The ingredient that allowed the realization of the revolutionary mission was revolutionary class consciousness.9 Through it, mankind's pre-history would end and its real history could begin. According to the young Marx, the revolutionary intellectuals were those who created the doctrine, but the proletarians were not perceived as an amorphous mass into which a self-appointed group of teachers had the duty of injecting the consciousness of the historical truth. Nevertheless, Karl Marx's Eleventh Thesis on Feuerbach best expressed the revolutionary mission of critical thinking: “The philosophers have only interpreted the world, in various ways; the point, however, is to change it.”10 With the rubble of the past cleared away, the chosen agent of history would point the way to a new society that would bring about the complete fulfillment of the human spirit.
Communism was simultaneously an eschatology (a doctrine of mundane salvation) and an ecclesiology (a ideology of the revolutionary party or movement). Reality as it stood was fatally reified; it was to be superseded, on the one hand, by the emancipation and revolution of the proletariat, and on the other hand, by the utopia of the classless society. Subsequently, Communism's vision of the future society relied upon a “dictatorship over needs” (Agnes Heller, Ferenc Fehér, and György Márkus). It presupposed the dissolution of the autonomous individual within the all-devouring framework of total control, the disastrous politicization of the psyche, the manipulation of the subjective field, the attempted obliteration of the private sphere as an ultimate sanctuary of the ego. It was a total experiment in social engineering.

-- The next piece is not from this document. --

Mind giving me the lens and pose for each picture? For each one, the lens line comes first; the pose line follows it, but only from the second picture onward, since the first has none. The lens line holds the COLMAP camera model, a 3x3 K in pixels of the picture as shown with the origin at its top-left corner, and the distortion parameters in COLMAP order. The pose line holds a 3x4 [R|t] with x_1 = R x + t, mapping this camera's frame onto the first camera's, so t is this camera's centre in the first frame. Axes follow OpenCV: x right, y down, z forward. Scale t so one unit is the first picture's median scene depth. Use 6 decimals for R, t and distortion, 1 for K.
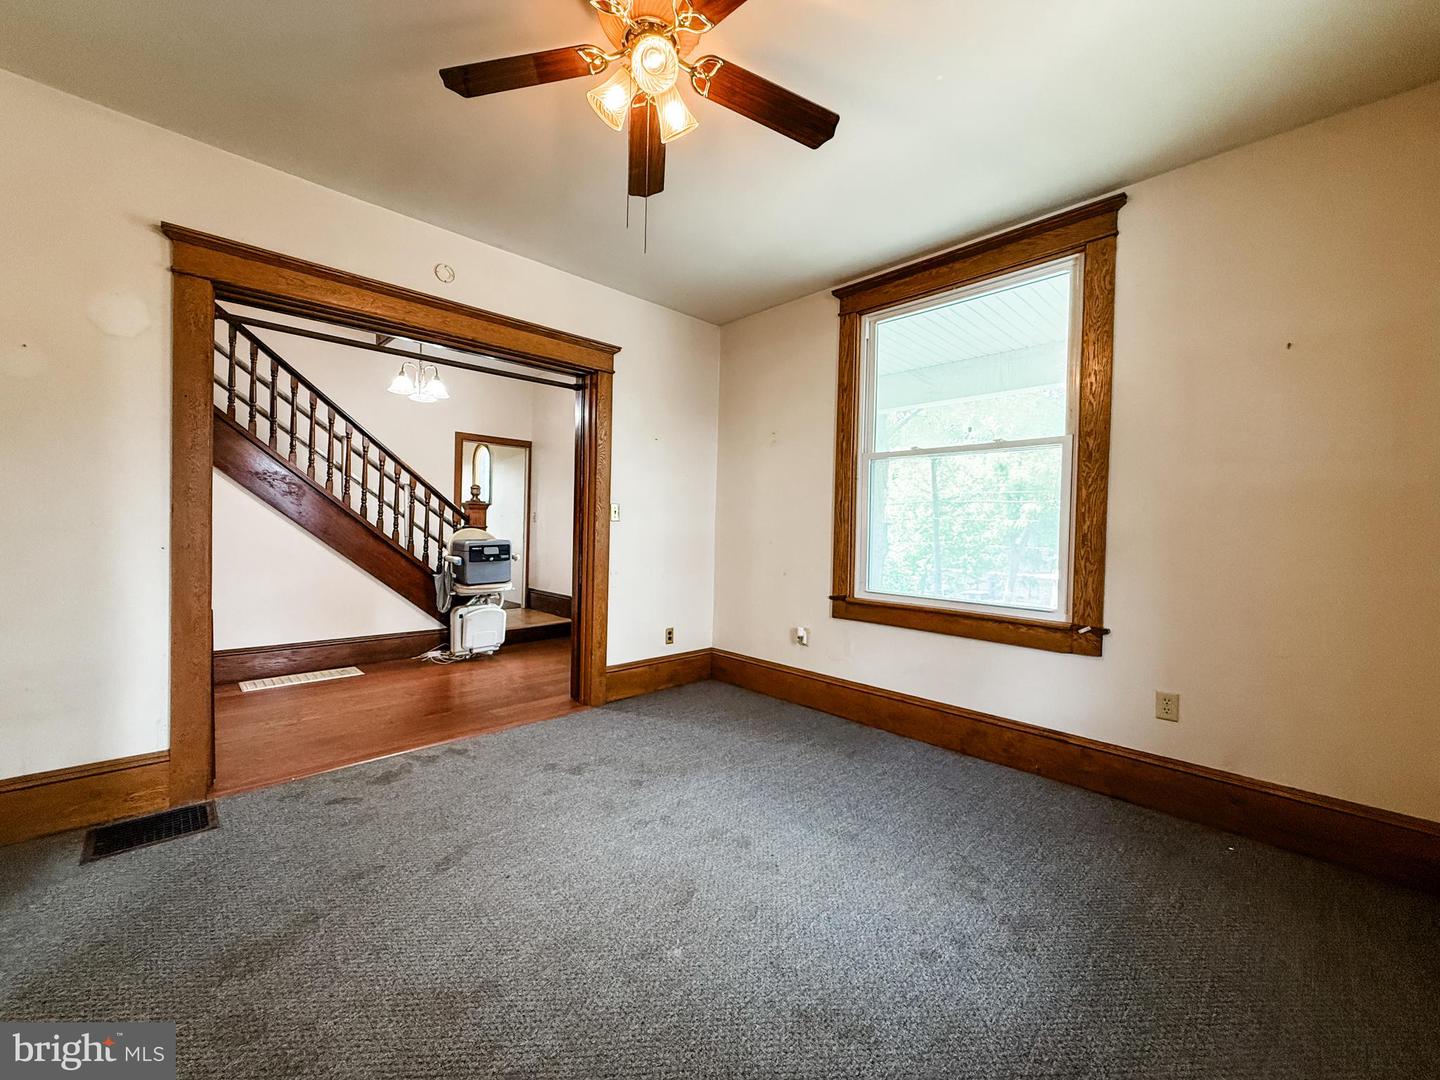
lens RADIAL K [[575.9, 0, 715.8], [0, 575.9, 538.7], [0, 0, 1]] dist [0.001445, 0.000183]
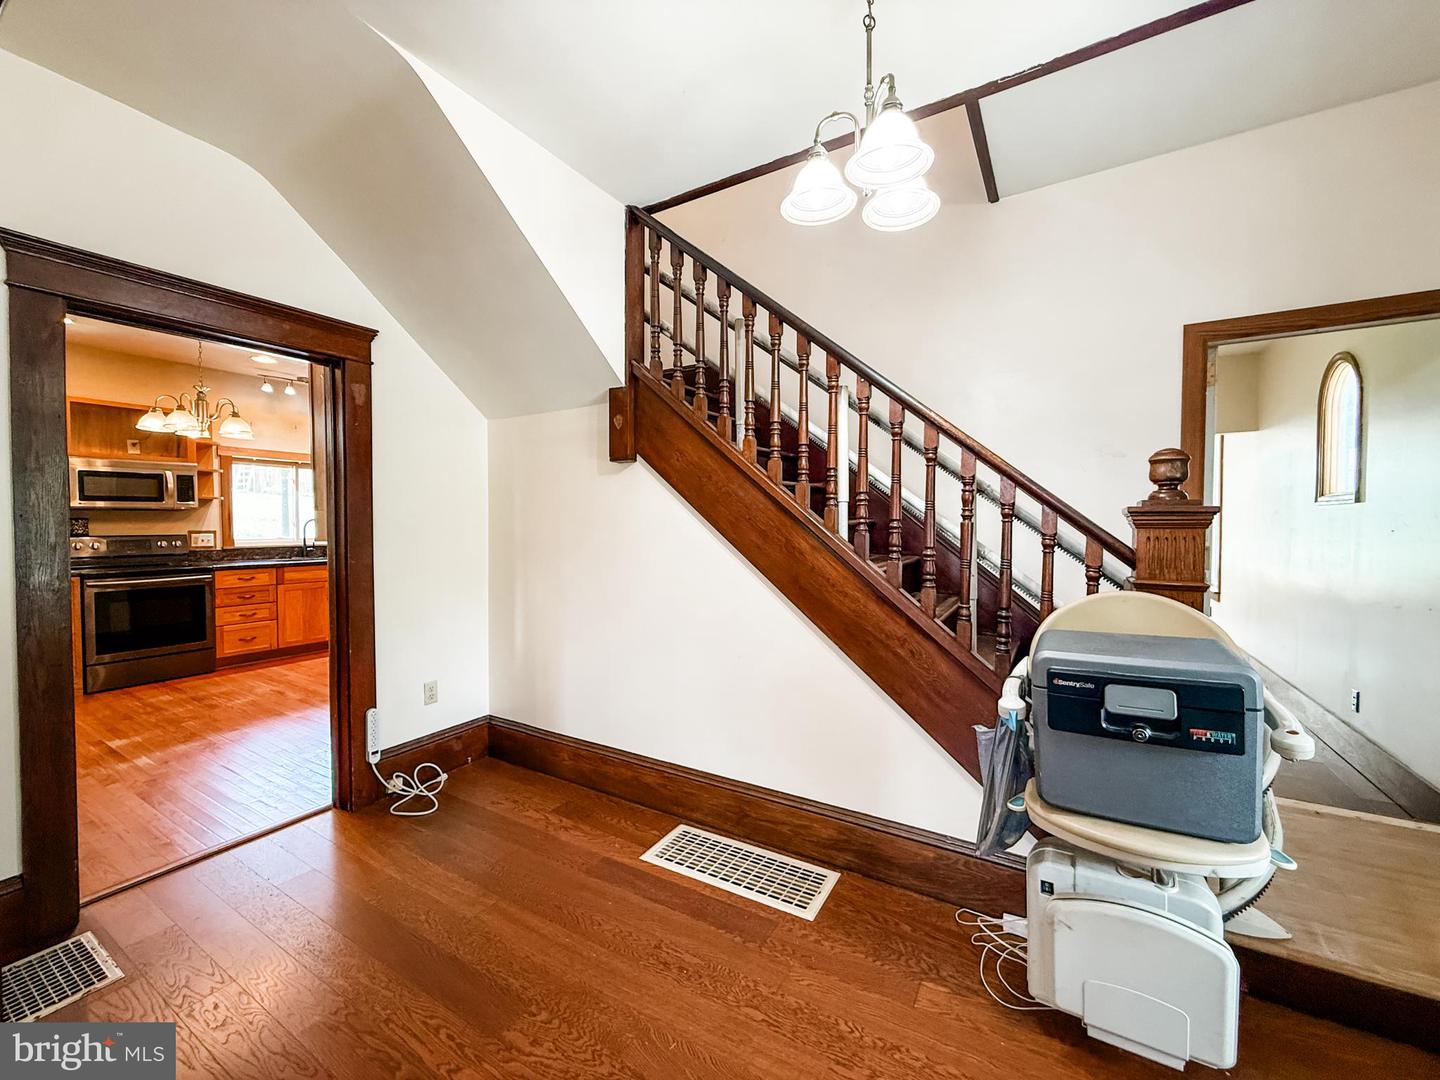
lens RADIAL K [[575.9, 0, 715.8], [0, 575.9, 538.7], [0, 0, 1]] dist [0.001445, 0.000183]
pose [[0.254075, 0.002834, -0.967180, -0.197589], [-0.010253, 0.999947, 0.000236, -0.048208], [0.967130, 0.009856, 0.254090, 0.766448]]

Once it constructed its vision of modernity on the principle of a chosen, socially homogenized community crossing the desert of history from darkness into light, there could be only one solution for those who failed to qualify to their inclusionary criteria: stigmatization, elimination, and eventually, extermination
The Marxist eschatology was a rationalized theodicy: history replaced God, the proletariat was the universal redeemer, and the revolution meant ultimate salvation, the end of human suffering. History had only one direction, as it unfolded from scarcity to abundance, from limited to absolute freedom. Freedom, in turn, was understood as overcoming necessity via revolutionary praxis. Hegel had said that all that was real was rational. For Marx, all that was real was historical, and history was governed by dialectical laws. The kingdom of necessity was the realm where economy could not ensure full equality among human beings, where the political was dependent on partisan interests and the social sphere was painfully atomized. In contrast, in the kingdom of freedom there was an identity between existence and essence, antagonism disappeared, men and women recovered their lost sense of work as joy, as unfettered creativity. In this context, human existence could fully reach its development, and the condition for the freedom of all lay in each individual's liberation. At the basis of Communism, therefore, lay a teleological fundamentalism. Its final station was the City of God on earth, that is, the triumph of the proletariat.
Marxian social theory's cult of totality as the ultimate explanatory archetype set the stage for its degeneration, in Bolshevik (Leninist) terms, into dogma and the ruthless persecution of heretics. Marx's emphasis on human emancipation as the conscious absorption of society by the individual and his equation of social conflict with class antagonism resulted in advocacy of the elimination of “superstructural” intermediaries (laws, institutions, etc.) regulating the relationship between civil society and the state. Marx failed to give instructions on the achievement of social unity. The utopian, eschatological vision of Marx's body of political thought was translated into a revolutionary program of action by Vladimir Ilyich Lenin (born Ulianov). Lenin operated a creative understanding of necessity that led to the Bolshevik version of man's salvation. In Lenin's vision, the monolithic vanguard party became the repository of human hope, a tightly knit fraternity of illuminated militants, and therefore the true vehicle of human freedom. The combination of Marxism with party/power set the Communist body politic on the path to self-purification (permanent purge and revolutionary offensive).
For Lenin, the fate of the Communist revolution predicted by Karl Marx depended on the maturity and political will of the revolutionary party. His vision of the new type of party was formulated in the pamphlet What Is To Be Done (1902), which articulated the Leninist concept of revolutionary practice in the twentieth century. Lenin's notion of the party led to the split within Russian social democracy between moderates (Mensheviks) and radicals (Bolsheviks). Leninism consists fundamentally of Lenin's theory of the vanguard revolutionary party, the doctrine of proletarian revolution in the age of imperialism, and the emphasis on the dictatorship of the proletariat as a new type of state emerging from the collapse of the old, bourgeois order. From the outset, the Leninist regime in the Soviet Union was based on abuses, violence, and repression directed against any form of political opposition. Bolshevism was the opposite of a rule-of-law state.11 These authoritarian features of Leninism were further exacerbated by Stalin, who transformed the Soviet Union into a totalitarian state. Bolshevik humanism was conditioned only by the success of the cause it was engaged in. The individual's existence maintained its weight in the world insofar as it contributed to the construction of social utopia.